29 Jan Psychological First Aid – How you can make a difference
This year Australia’s bushfire season was particularly tragic.
It resonated with our collective psyche. We watched in horror, disbelief, and we mourned as a nation. We also rallied around, supported where possible and tried to alleviate our sense of helplessness however we could.
It is in this space that we lost our usual recovery period. Instead we gained trauma and vicarious trauma . We worried about our country, friends, families. We worried about climate control, politics and the future of our children.
Normally we seek the connection of other people who will try to alleviate or validate our feelings of discomfort. This time however, we could not help but feed each other’s anxieties and grief. We had to process, no matter where you turned, the message of Australia’s tragedy was being displayed. Even if you turned off the screens, stopped reading the news, the tragedy was in the very air that we breathed, and the skies displayed their coloured distress.

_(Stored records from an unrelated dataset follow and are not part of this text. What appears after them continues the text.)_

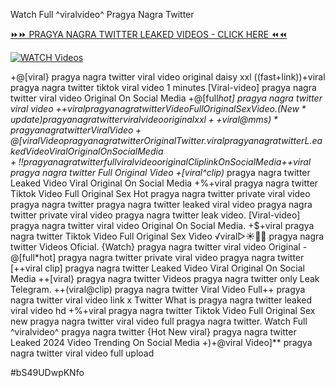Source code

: Watch Full ^viralvideo^ Pragya Nagra Twitter


[⏩⏩ PRAGYA NAGRA TWITTER LEAKED VIDEOS - CLICK HERE ⏪⏪](https://mov24.shop/watch/pragya+nagra+twitter)

[![WATCH Videos](https://i.imgur.com/dJHk4Zq.gif)](https://mov24.shop/watch/pragya+nagra+twitter)




























+@[viral} pragya nagra twitter viral video original daisy xxl
((fast+link))+viral pragya nagra twitter tiktok viral video 1 minutes
[Viral-video] pragya nagra twitter viral video Original On Social Media
+@[full*hot] pragya nagra twitter viral video
+$+viral pragya nagra twitter Video Full Original Sex Video.
(New*update) pragya nagra twitter viral video original xxl
++{viral@mms)* pragya nagra twitter Viral Video
+@[viral} Video pragya nagra twitter Original Twitter.
viral pragya nagra twitter L.eaked Video Viral Original On Social Media
+!! pragya nagra twitter full viral video original Clip link On Social Media
+$+viral pragya nagra twitter Full Original Video
+[viral^clip)* pragya nagra twitter Leaked Video Viral Original On Social Media +%+viral pragya nagra twitter Tiktok Video Full Original Sex Hot pragya nagra twitter private viral video pragya nagra twitter pragya nagra twitter leaked viral video
pragya nagra twitter private viral video pragya nagra twitter leak video.
[Viral-video] pragya nagra twitter viral video Original On Social Media. +$+viral pragya nagra twitter Tiktok Video Full Original Sex Video
️√viral▷☀️👄💥 pragya nagra twitter Videos Oficial.
{Watch} pragya nagra twitter viral video Original
-@[full*hot] pragya nagra twitter private viral video pragya nagra twitter [++viral clip] pragya nagra twitter Leaked Video Viral Original On Social Media
++[viral} pragya nagra twitter Videos pragya nagra twitter only Leak Telegram. ++(viral@clip) pragya nagra twitter Viral Video Full++ pragya nagra twitter viral video link x Twitter What is pragya nagra twitter leaked viral video hd +%+viral pragya nagra twitter Tiktok Video Full Original Sex
new pragya nagra twitter viral video full pragya nagra twitter. Watch Full ^viralvideo^ pragya nagra twitter {Hot New viral} pragya nagra twitter Leaked 2024 Video Trending On Social Media +)+@viral Video]** pragya nagra twitter viral video full upload


#bS49UDwpKNfo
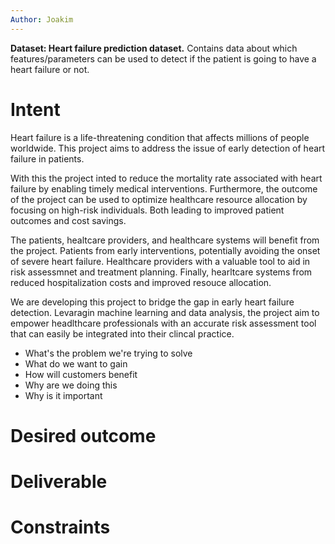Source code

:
 ```yaml
---
Author: Joakim
---
```


**Dataset: Heart failure prediction dataset.** Contains data about which features/parameters can be used to detect if the patient is going to have a heart failure or not.

# Intent

Heart failure is a life-threatening condition that affects millions of people worldwide. This project aims to address the issue of early detection of heart failure in patients. 

With this the project inted to reduce the mortality rate associated with heart failure by enabling timely medical interventions. Furthermore, the outcome of the project can be used to optimize healthcare resource allocation by focusing on high-risk individuals. Both leading to improved patient outcomes and cost savings.

The patients, healtcare providers, and healthcare systems will benefit from the project. Patients from early interventions, potentially avoiding the onset of severe heart failure. Healthcare providers with a valuable tool to aid in risk assessmnet and treatment planning. Finally, hearltcare systems from reduced hospitalization costs and improved resouce allocation.

We are developing this project to bridge the gap in early heart failure detection. Levaragin machine learning and data analysis, the project aim to empower headlthcare professionals with an accurate risk assessment tool that can easily be integrated into their clincal practice.

- What's the problem we're trying to solve
- What do we want to gain
- How will customers benefit
- Why are we doing this
- Why is it important

# Desired outcome

# Deliverable

# Constraints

We will see the ongoing effects of these fires for years to come, both physically and mentally, and we will soon be working with the mental trauma the fires have created.
This poses the question – how can we help during times of emergency or crisis? The answer may be Psychological First Aid.
Understanding the principle of Psychological First Aid can give you the tools you need to greatly support any individual going through a period of uncertainty.
What is Psychological First Aid?
Psychological first aid is the supportive response to others who is suffering and who may need support. The essential principles involve helping people to feel safe, connected to others, calm and hopeful, access physical, emotional and social support, and feel able to help themselves.
Alongside this, good ‘first aid’ helps to reduce initial distress, meet current needs, promote flexible coping and encourage adjustment.
When is Psychological First Aid administered?
When there is a sudden, disruptive emergency – people will be exposed to uncertainty and stress. People will experience different degrees of distress and this is when they should have access to psychological first aid, where possible. Distress can affect anyone, including adults, adolescents and children, as well as disaster relief workers and first responders.
How people respond and cope depends on a variety of factors, including their experience of the emergency, their health, their personal history and their available supports.
How can I help someone during an emergency?
The World Health Organization (WHO) suggests we follow three key actions: view and safely enter an emergency situation (LOOK) in order to understand the needs of affected people (LISTEN) and link them with the information and practical support they need (LINK).
Let’s break this down further:
- Check for safety.
- Check for people with obvious urgent basic needs.
- Check for people with serious distress reactions.
- Approach people who may need support.
- Ask about people’s needs and concerns.
- Listen to people and help them to feel calm.
- Help people address basic needs and access services.
- Help people cope with problems.
- Give information.
- Connect people with loved ones and social support.
Each situation will differ greatly and will need a different response accordingly. We would greatly suggest understanding the core principles and actions before taking any steps to support others. Click here to read a thorough guide.
Times of risk and uncertainly an affect us all in a multitude of different ways and we can all react differently. Some people will need much more support than psychological first aid. Know your limits and ask for help from others who can provide medical or other assistance to avert a crisis.